HIV-1's Hidden Strategy: Circular RNAs Enable Virus to Evade the Immune System

Researchers from Florida Atlantic University’s Charles E. Schmidt College of Medicine have uncovered a novel mechanism by which HIV-1, the virus responsible for AIDS, evades the body’s immune defenses and sustains its replication. This discovery centers around the production of circular RNAs (circRNAs), a unique form of RNA that forms a covalently closed loop, making it significantly more stable than linear RNAs. Unlike typical RNA molecules that have ends, circRNAs are shaped like circles, allowing them to act as molecular sponges by soaking up microRNAs (miRNAs) and preventing these miRNAs from regulating gene expression.

While circRNAs have been extensively studied in human and animal cells—especially in large DNA viruses such as herpesviruses—this is the first evidence demonstrating that an RNA virus like HIV-1 can generate these stable looped RNAs. The study, published in npj Viruses, shows that HIV-1 produces at least 15 distinct circRNAs from its integrated genome, confirmed through advanced sequencing and molecular techniques.

In the context of infection, immune cells called CD4+ T cells respond by increasing levels of specific microRNAs—namely miR-6727-3p and miR-4722-3p—that are believed to help fight the virus. However, HIV-1 counters this defense by producing circRNAs that trap these microRNAs, reducing their activity. This neutralization diminishes the immune response, allowing the virus to replicate more efficiently and potentially leading to longer survival within the host. Notably, one of the prominent circRNAs, named Circ23, incorporates sections of the viral genome previously not well understood, but now recognized as crucial for viral persistence.

Further analysis suggests that the production of these circRNAs may vary among individuals, influenced by how host cells process RNA and by the availability of RNA-binding proteins necessary for circRNA formation. Such variations could explain differences in viral latency and disease progression among patients. Since circRNAs are notably stable and specific, they hold promise as biomarkers for infection and targets for innovative therapies.

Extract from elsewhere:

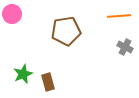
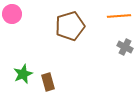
brown pentagon: moved 4 px right, 5 px up; rotated 8 degrees counterclockwise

The research points toward new therapeutic avenues, including using antisense oligonucleotides (ASOs) to block HIV-1 circRNAs, thereby restoring immune function and preventing the virus from hiding. Understanding and disrupting this circRNA-mediated tactic could be a vital step in overcoming HIV's resilience and moving closer to a cure.

“This discovery reveals a sophisticated way HIV manipulates human cells,” said senior author Dr. Massimo Caputi. “Targeting these viral circRNAs may open new pathways for treatment, as they could serve both as markers and as novel drug targets.”

This groundbreaking finding enhances our understanding of HIV biology and underscores the importance of circRNAs in viral persistence, highlighting their potential role in future antiviral strategies.